*** Records to process ***

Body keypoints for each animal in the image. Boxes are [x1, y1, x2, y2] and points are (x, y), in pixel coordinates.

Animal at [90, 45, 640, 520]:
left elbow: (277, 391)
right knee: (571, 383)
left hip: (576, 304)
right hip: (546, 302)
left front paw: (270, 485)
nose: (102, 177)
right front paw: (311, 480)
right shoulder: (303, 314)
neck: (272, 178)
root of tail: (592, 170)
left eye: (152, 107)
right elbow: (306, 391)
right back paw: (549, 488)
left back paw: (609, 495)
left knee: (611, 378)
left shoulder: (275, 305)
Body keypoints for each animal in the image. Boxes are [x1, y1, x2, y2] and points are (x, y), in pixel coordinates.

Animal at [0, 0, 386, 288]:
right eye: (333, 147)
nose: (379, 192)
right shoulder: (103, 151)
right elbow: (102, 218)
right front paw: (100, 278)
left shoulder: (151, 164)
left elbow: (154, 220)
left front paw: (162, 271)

*** End of Records to process ***
*** Records to process ***

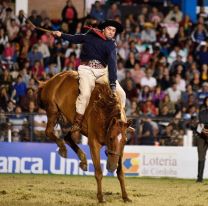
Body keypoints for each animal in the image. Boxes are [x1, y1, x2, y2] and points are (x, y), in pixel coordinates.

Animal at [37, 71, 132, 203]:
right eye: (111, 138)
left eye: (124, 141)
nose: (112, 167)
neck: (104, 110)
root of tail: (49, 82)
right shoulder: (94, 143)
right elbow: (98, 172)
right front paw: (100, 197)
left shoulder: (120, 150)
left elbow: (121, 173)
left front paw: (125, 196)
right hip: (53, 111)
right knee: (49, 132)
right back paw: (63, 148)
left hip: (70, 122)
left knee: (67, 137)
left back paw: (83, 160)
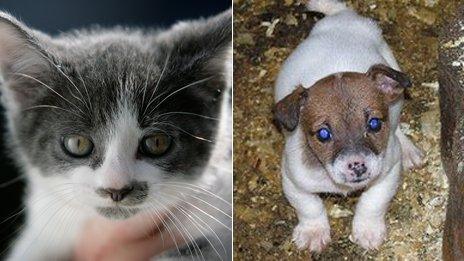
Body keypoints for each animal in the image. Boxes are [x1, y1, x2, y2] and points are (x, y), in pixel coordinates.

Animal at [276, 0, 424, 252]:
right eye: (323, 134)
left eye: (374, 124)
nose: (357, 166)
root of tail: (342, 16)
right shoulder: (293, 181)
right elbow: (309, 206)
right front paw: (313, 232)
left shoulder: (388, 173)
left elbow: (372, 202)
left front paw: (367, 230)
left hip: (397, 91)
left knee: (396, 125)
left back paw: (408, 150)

*** End of Records to process ***

* [What you are asked to do]
Reproduce exactly the lines above that run from the one with "left front paw: (125, 196)" to the one with "left eye: (374, 124)", both included, leaving pictures out.

* [Task output]
left front paw: (125, 196)
right hip: (53, 111)
right knee: (49, 132)
right back paw: (63, 148)
left hip: (70, 122)
left knee: (67, 137)
left back paw: (83, 160)
Body keypoints for each animal in the image. Boxes are [x1, y1, x2, y2] and points are (x, y), in pixel coordinates.

Animal at [276, 0, 424, 252]:
right eye: (323, 134)
left eye: (374, 124)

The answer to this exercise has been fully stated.